Hi,
I am reading a JSON input file and feeds it to a an Json-to-Avro codec converter before sending it to a Kafka topic.
the codec takes the schema, writes to the schema registry and obtains a schema id. It then writes the schema id and encodes the record data. The entire output is then sent to the Kafka topic.
This is the logstash configuration file:
input {
file {
path => '/tmp/logstash_input'
codec => 'json'
}
}
output {
kafka {
topic_id => 'test_topic'
codec => avro_schema_registry {
endpoint => 'http://localhost:8081'
}
}
}
I write the following to the input file:
{"value_schema":"{\"type\":\"record\",\"name\":\"Event\",\"fields\":[{\"name\":\"request_id\",\"type\":\"string\"},{\"name\":\"activity_id\",\"type\":\"int\"},{\"name\":\"counter\",\"type\":\"int\"},]}","record":{"request_id":"request_1","activity_id":34,"counter":1}}
I can see the encoding function gets executed and the following schema id is logged: 181
However, when I consume the Avro message off the topic with the following command:
./bin/kafka-avro-console-consumer --zookeeper localhost:2181 --topic test_topic
Kafka complains that it is attempting to lookup a schema from a different schema id...
Can anyone tell if the problem is in the codec code or in the way Kafka is configured?

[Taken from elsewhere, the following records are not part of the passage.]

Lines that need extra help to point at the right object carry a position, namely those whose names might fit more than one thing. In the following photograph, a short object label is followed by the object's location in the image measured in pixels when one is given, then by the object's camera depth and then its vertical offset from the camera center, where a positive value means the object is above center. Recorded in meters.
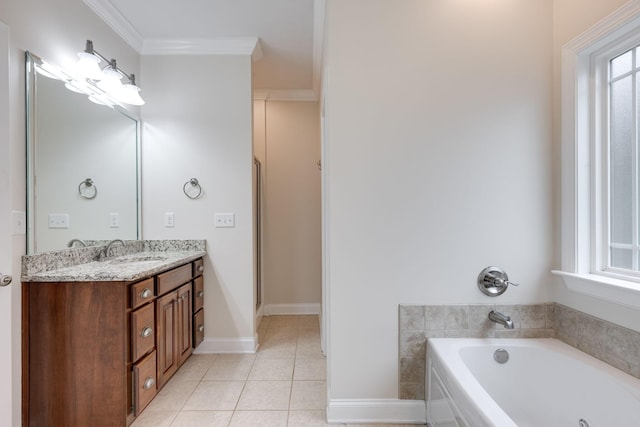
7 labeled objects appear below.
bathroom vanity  1.46 -0.67
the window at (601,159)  1.28 +0.26
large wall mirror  1.53 +0.33
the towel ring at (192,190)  2.43 +0.22
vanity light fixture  1.78 +0.94
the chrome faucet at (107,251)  2.00 -0.24
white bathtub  1.13 -0.78
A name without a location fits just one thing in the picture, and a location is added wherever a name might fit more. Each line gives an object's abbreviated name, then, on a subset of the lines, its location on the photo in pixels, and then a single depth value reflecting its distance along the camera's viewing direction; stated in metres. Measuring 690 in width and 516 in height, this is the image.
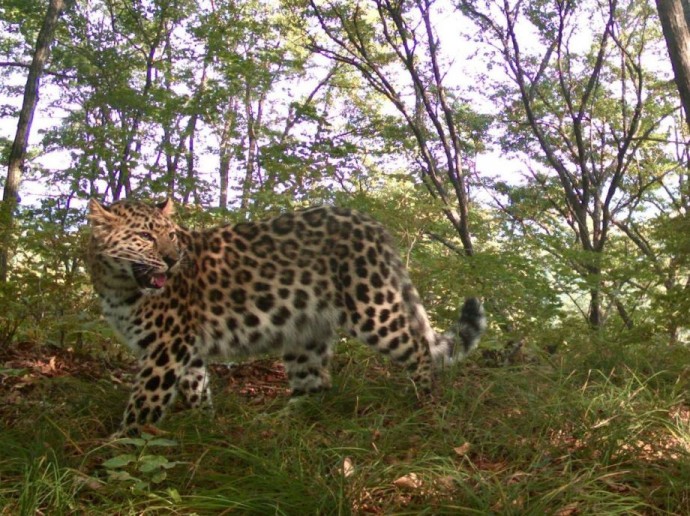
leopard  5.44
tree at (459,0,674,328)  18.53
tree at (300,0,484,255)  17.34
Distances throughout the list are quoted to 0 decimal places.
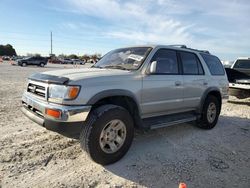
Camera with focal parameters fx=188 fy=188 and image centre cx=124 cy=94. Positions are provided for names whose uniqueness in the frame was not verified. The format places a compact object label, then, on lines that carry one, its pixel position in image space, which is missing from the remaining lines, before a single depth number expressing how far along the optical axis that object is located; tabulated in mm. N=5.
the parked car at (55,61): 50892
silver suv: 2724
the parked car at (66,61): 50699
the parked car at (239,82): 7104
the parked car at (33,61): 30057
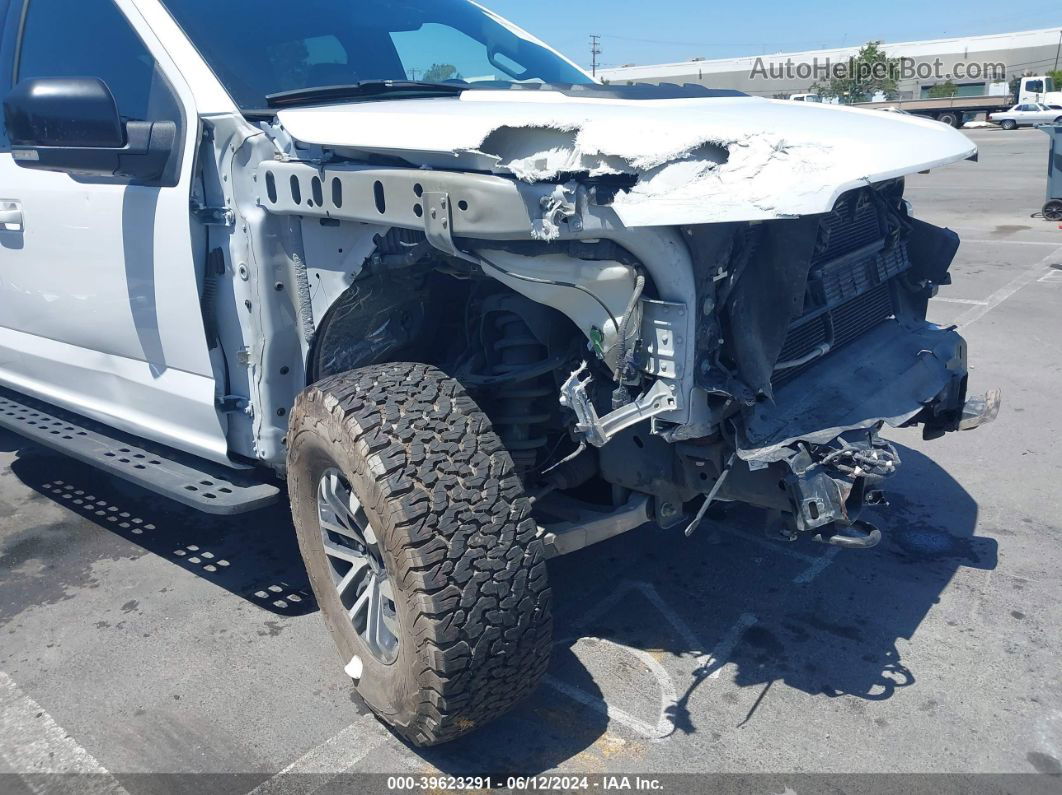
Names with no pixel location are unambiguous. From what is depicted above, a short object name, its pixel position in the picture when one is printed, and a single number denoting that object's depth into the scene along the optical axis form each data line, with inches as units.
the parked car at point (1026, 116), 1508.4
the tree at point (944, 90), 2241.6
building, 2640.3
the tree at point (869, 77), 2493.2
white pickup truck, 84.6
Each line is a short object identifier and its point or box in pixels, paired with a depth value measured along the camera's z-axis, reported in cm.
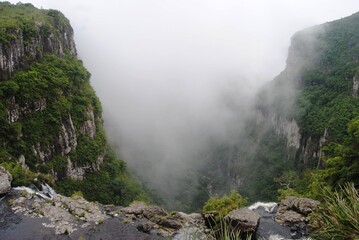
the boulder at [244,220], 2553
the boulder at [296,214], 2919
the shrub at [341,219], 673
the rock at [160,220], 2802
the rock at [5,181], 2991
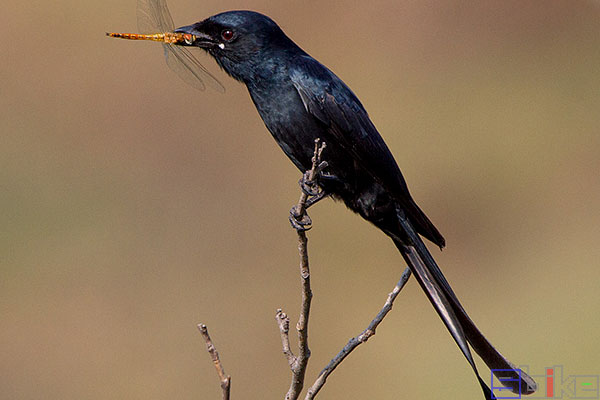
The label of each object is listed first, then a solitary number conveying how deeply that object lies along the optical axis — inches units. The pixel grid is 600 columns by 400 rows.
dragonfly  288.7
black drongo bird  281.7
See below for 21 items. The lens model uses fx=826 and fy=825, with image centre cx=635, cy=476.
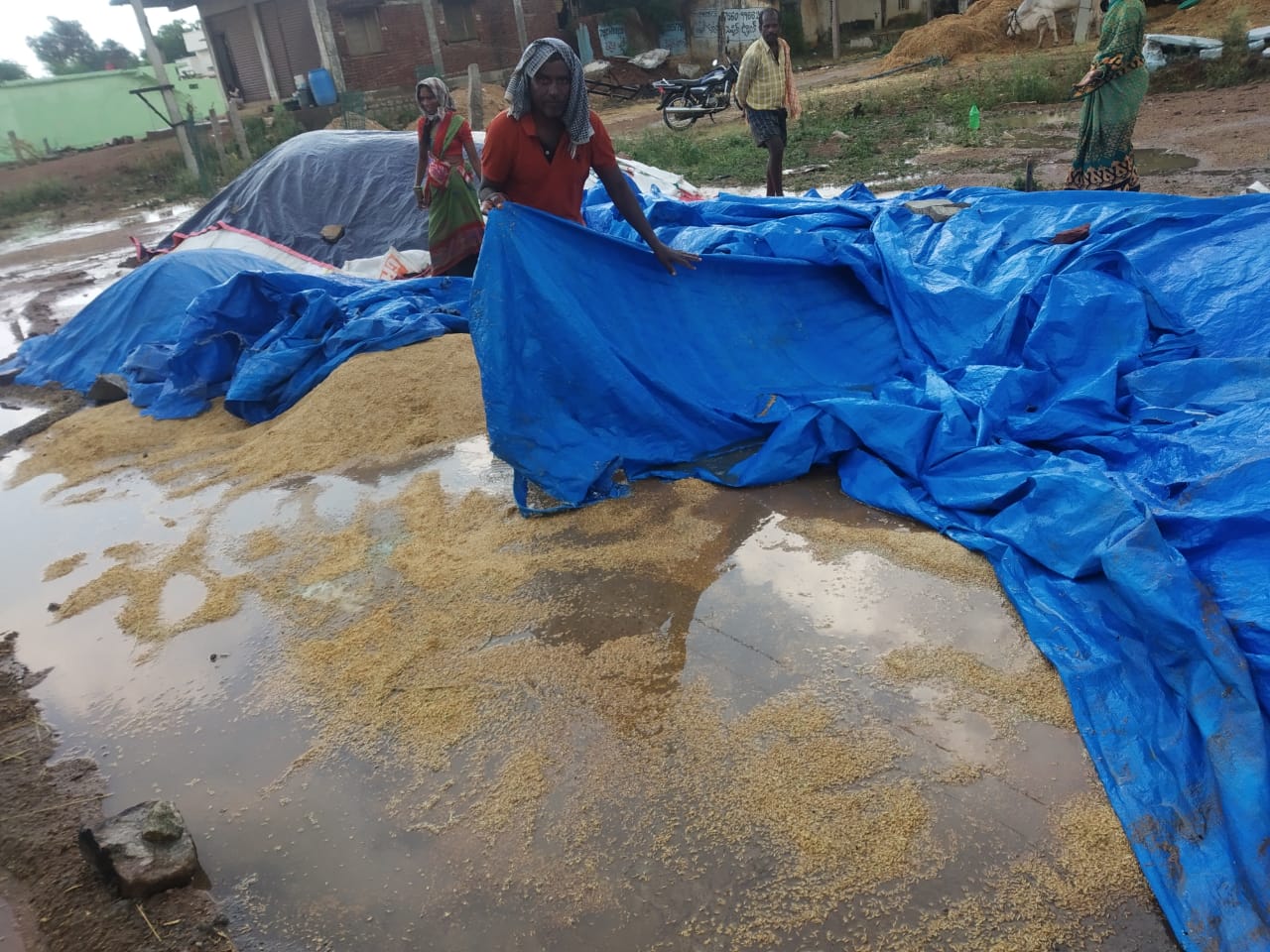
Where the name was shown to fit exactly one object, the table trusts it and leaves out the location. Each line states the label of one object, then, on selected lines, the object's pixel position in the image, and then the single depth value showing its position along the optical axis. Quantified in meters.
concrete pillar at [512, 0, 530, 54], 20.94
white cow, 16.75
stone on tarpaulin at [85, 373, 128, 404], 5.20
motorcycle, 14.76
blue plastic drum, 18.83
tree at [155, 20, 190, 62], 35.81
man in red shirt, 3.07
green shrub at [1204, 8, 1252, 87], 10.34
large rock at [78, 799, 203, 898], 1.83
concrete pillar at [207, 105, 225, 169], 15.44
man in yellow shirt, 6.23
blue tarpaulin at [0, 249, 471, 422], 4.71
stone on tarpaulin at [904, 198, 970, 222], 4.46
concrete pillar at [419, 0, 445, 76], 19.47
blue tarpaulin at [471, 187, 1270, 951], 1.84
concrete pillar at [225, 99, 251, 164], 15.61
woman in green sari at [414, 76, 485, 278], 5.30
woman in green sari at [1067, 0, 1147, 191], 4.49
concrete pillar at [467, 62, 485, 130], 7.29
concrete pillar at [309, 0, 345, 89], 18.88
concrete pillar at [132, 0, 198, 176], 14.73
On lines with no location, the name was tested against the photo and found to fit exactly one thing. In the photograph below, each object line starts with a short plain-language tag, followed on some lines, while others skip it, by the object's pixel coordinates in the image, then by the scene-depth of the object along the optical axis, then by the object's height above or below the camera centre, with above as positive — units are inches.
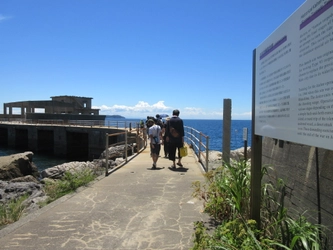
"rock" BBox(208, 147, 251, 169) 412.1 -82.2
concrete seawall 1257.4 -119.1
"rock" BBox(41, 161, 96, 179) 503.1 -101.6
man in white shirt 363.3 -30.5
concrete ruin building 1795.0 +53.5
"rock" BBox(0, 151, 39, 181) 534.9 -102.9
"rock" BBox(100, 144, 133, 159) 561.1 -75.8
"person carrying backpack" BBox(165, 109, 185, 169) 347.3 -18.1
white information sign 72.8 +12.0
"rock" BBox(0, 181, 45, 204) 347.3 -98.3
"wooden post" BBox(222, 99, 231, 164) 288.5 -8.3
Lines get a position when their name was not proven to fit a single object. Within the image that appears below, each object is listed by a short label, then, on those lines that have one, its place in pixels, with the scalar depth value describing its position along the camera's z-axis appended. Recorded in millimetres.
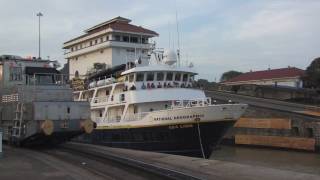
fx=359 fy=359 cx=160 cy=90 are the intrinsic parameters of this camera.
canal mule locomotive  14289
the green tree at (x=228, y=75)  92297
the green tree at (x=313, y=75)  49318
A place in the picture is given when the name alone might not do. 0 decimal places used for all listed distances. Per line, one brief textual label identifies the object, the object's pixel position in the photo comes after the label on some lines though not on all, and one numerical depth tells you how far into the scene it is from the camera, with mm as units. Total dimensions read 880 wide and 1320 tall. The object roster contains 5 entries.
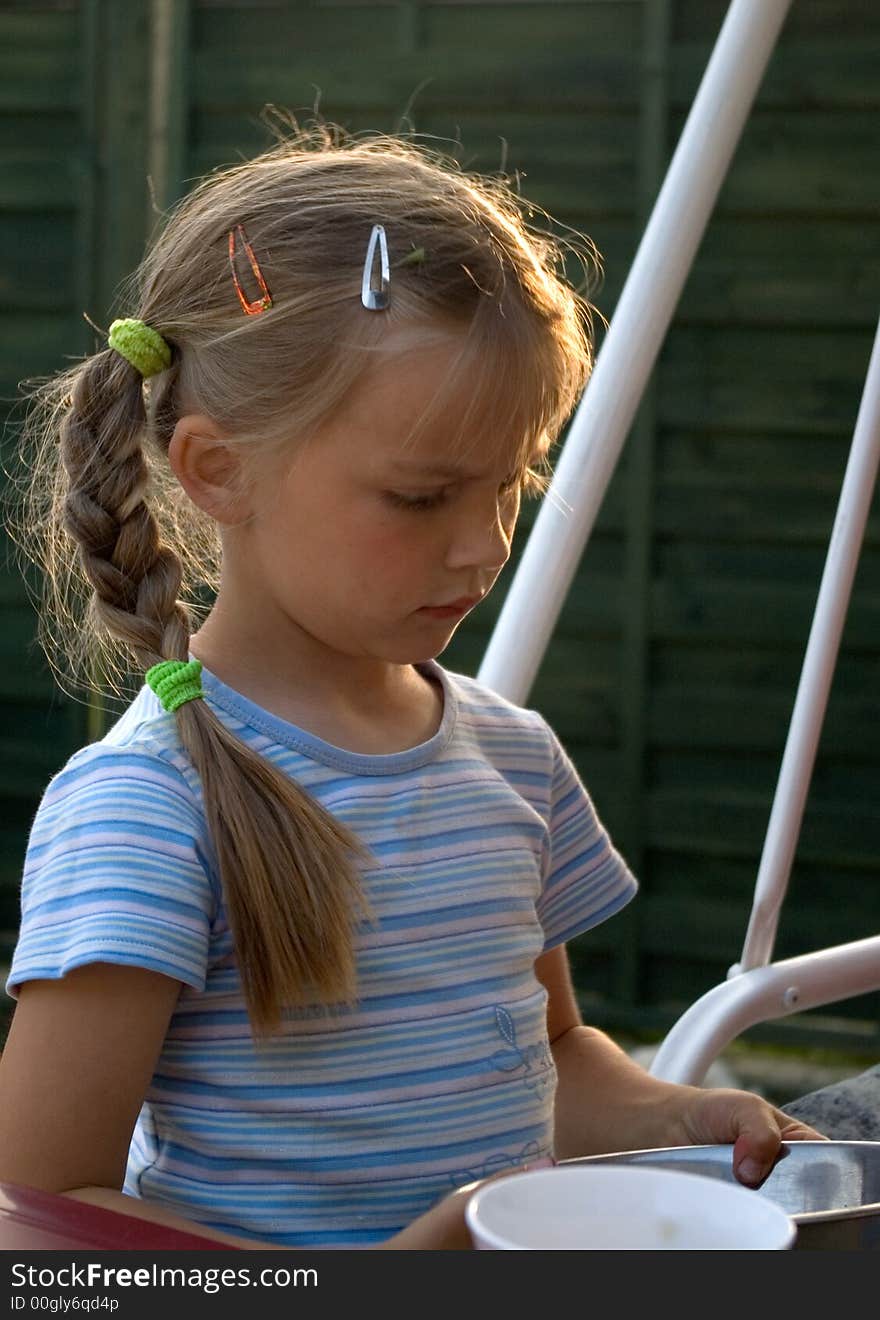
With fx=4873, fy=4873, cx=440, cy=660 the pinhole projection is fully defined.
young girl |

Below is the Avro codec that I wrote:
encoding: utf-8
require "avro"
require "schema_registry"
require "schema_registry/client"
require "logstash/codecs/base"
require "logstash/event"
require "logstash/timestamp"
require "logstash/util"
require "json"
MAGIC_BYTE = 0
class LogStash::Codecs::AvroSchemaRegistry < LogStash::Codecs::Base
config_name "avro_schema_registry"
# schema registry endpoint and credentials
config :endpoint, :validate => :string, :required => true
config :username, :validate => :string, :default => nil
config :password, :validate => :string, :default => nil
public
def register
@client = SchemaRegistry::Client.new(endpoint, username, password)
@schemas = Hash.new
end
def get_schema(schema_id)
if !@schemas.has_key?(schema_id)
@schemas[schema_id] = Avro::Schema.parse(@client.schema(schema_id))
end
@schemas[schema_id]
end
def add_schema(schema_json)
subject = @client.subject('test.schema_registry')
subject.register_schema(schema_json)
end
public
def decode(data)
if data.length < 5
@logger.error('message is too small to decode')
else
datum = StringIO.new(data)
magic_byte, schema_id = datum.read(5).unpack("cI>")
if magic_byte != MAGIC_BYTE
@logger.error('message does not start with magic byte')
else
schema = get_schema(schema_id)
decoder = Avro::IO::BinaryDecoder.new(datum)
datum_reader = Avro::IO::DatumReader.new(schema)
yield LogStash::Event.new(datum_reader.read(decoder))
end
end
end
public
def encode(event)
# extract the schema from the LogStash event...
schema_json = event["value_schema"]
# Use the schema to obtain a schema_id from the schema registry
schema_id = add_schema(schema_json)
@logger.info("schema id: #{schema_id}")
# Start with the magic byte + schema id
headers = [MAGIC_BYTE,schema_id]
header = headers.pack("cI>")
record = event["record"]
# start by writing the header
buffer = StringIO.new
buffer.write(header)
# Prepare the encoder that will write to the buffer
encoder = Avro::IO::BinaryEncoder.new(buffer)
schema = Avro::Schema.parse(schema_json)
dataWriter = Avro::IO::DatumWriter.new(schema)
# write the actual reocrd using the encoder
dataWriter.write(record, encoder)
@on_event.call(event, buffer.string)
end
end